**Information shown:**
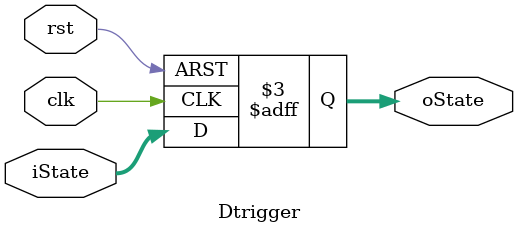
<source format=v>
`timescale 1ns / 1ps


module Dtrigger(
    input clk,
    input rst,
    input [2:0] iState,
    output [2:0] oState
    );
    
    reg [2:0] oState;

    initial begin
        oState = 3'b000;
    end

    always @(posedge clk or posedge rst) begin
        if (rst) begin
            oState = 3'b000;
        end
        else begin
            oState = iState;
        end
    end

endmodule


















</source>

**Your instructions:** None of the images should be copied, but every entry must be given again exactly.

**Result:**
<source format=v>
`timescale 1ns / 1ps


module Dtrigger(
    input clk,
    input rst,
    input [2:0] iState,
    output [2:0] oState
    );
    
    reg [2:0] oState;

    initial begin
        oState = 3'b000;
    end

    always @(posedge clk or posedge rst) begin
        if (rst) begin
            oState = 3'b000;
        end
        else begin
            oState = iState;
        end
    end

endmodule


















</source>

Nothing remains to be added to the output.